* _WORK TO COMPLETE_
Answer with a number only: how many lines of the data contain "spotlight"?
─── DATA FOR ANALYSIS
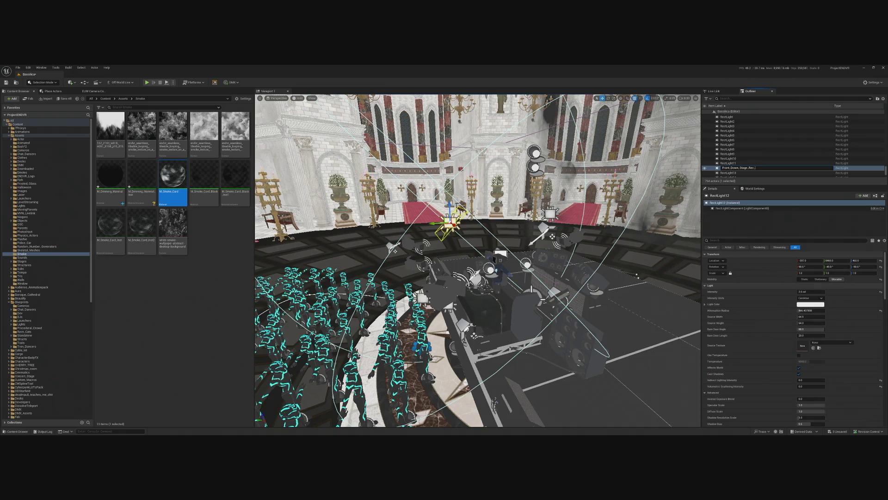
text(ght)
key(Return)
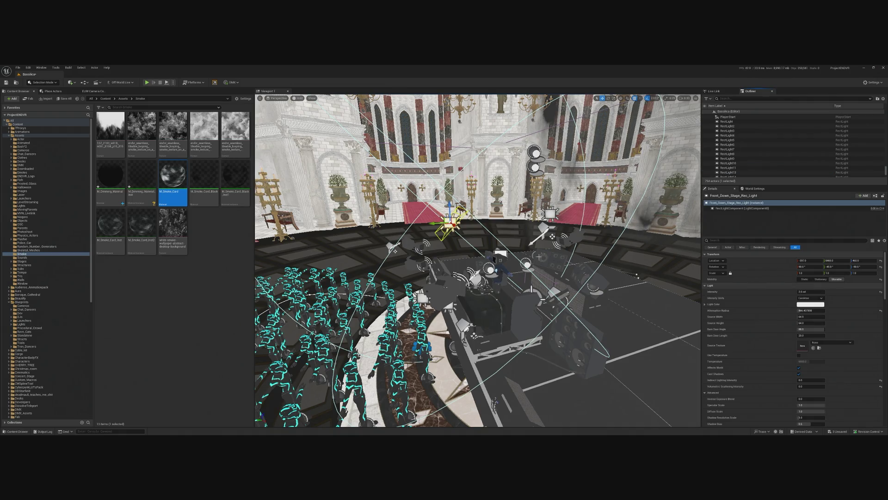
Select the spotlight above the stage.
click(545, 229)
──────
─── DATA FOR ANALYSIS
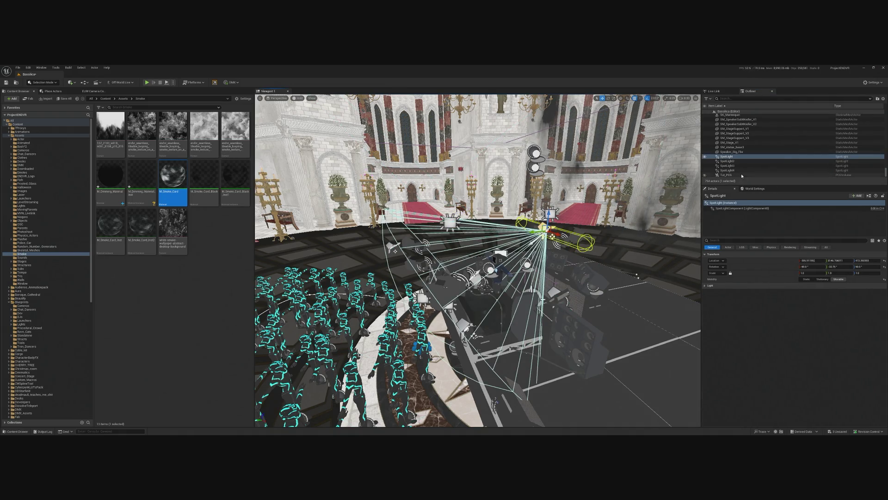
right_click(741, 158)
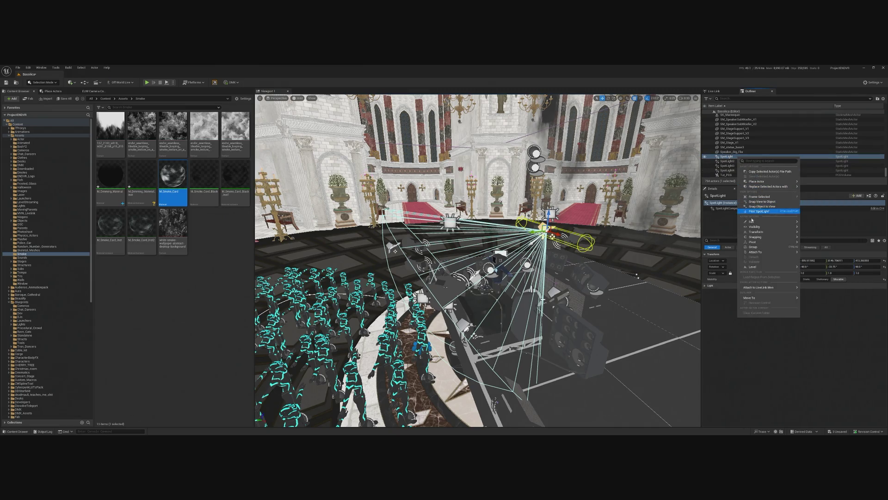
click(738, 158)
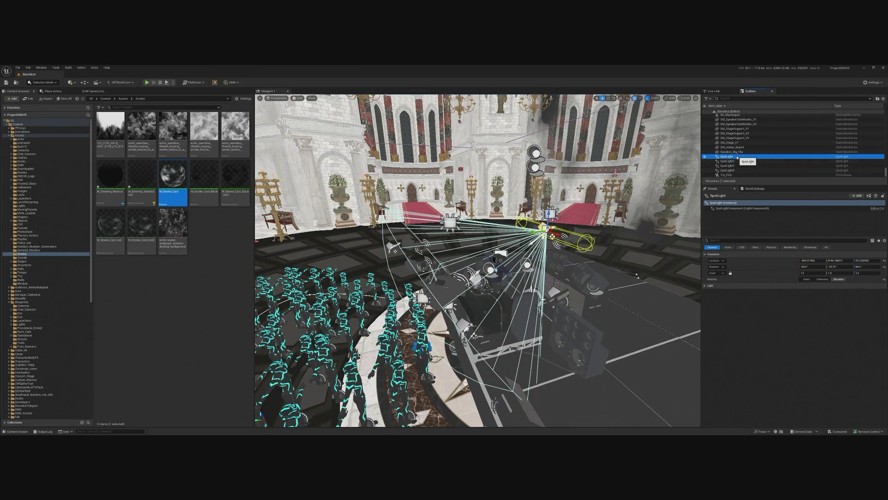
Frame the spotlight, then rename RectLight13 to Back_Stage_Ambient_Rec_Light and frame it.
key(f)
──────
* _OUTPUT BELOW_
2